Thursday, October 18, 2012

CIVILISATION

Since last weekend we've been watching Kenneth Clark's 1969 "personal view" documentary series CIVILISATION, which I first saw when I was a kid.  It's fascinating stuff.

Kenneth Clark came from a wealthy Scottish family that made its fortune manufacturing thread, and became director of the National Gallery when barely 30. (One of his sons became a Conservative MP and is known for his rakish diary; the other became a filmmaker and his encounter with Marilyn Monroe became the movie MY WEEK WITH MARILYN.)  I find that Anglicized Scots like him have a way of becoming more English than the English. (Other examples:  Tony Blair, Colin Firth, the Queen Mother...)

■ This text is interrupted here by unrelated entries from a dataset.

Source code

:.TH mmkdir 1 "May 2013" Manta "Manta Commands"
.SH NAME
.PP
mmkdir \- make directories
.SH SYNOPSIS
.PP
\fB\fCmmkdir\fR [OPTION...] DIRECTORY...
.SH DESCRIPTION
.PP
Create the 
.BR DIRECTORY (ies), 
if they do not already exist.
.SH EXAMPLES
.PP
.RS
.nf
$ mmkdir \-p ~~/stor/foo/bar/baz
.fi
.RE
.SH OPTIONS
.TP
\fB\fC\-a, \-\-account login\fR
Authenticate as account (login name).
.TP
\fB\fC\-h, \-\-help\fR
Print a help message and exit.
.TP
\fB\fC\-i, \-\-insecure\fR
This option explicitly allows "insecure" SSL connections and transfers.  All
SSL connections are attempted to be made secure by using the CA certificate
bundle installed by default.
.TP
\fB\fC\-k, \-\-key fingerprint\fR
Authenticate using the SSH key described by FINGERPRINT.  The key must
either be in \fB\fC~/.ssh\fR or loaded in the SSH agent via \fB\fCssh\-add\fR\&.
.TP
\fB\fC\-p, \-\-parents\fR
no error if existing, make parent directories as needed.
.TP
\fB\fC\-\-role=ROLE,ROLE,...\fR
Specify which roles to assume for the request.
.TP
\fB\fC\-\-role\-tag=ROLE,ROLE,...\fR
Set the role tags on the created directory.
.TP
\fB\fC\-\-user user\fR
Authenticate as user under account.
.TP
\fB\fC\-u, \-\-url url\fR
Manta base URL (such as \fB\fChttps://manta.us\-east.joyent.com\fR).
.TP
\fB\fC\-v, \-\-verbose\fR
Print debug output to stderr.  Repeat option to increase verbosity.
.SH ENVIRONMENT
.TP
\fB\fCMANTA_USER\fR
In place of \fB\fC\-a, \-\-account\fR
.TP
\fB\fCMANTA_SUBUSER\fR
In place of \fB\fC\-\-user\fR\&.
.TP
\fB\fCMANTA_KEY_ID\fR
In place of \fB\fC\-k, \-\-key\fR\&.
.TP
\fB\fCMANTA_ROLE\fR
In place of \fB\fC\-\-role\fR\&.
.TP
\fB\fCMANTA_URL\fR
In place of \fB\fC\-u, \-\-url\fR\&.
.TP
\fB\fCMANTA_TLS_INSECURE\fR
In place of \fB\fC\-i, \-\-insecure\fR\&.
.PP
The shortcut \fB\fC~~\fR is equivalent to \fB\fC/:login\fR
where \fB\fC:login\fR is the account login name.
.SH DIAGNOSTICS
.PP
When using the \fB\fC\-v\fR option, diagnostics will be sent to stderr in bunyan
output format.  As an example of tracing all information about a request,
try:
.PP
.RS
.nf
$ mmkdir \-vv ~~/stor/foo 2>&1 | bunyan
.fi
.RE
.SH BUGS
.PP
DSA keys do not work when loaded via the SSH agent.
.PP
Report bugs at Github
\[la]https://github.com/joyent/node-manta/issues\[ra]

This series is a history of Western civilization as seen through its art.  That means mostly visual arts like painting, sculpture and architecture, though there's also some time for theatre, essays and music.  One thing that impresses me is the way cultures of the West have often "failed upward," as in the Renaissance happening so soon after the Black Death. (Oddly, Clark skipped over the Black Death, as well as Spanish culture so far.)

Clark was a pedant of the "old school": you don't see people like him on TV these days.  He narrates the series with a restrained diffidence I found curious in childhood, leavened with some dry wit.  He's full of observations like that atonement has done as much for art as megalomania and self-glorification.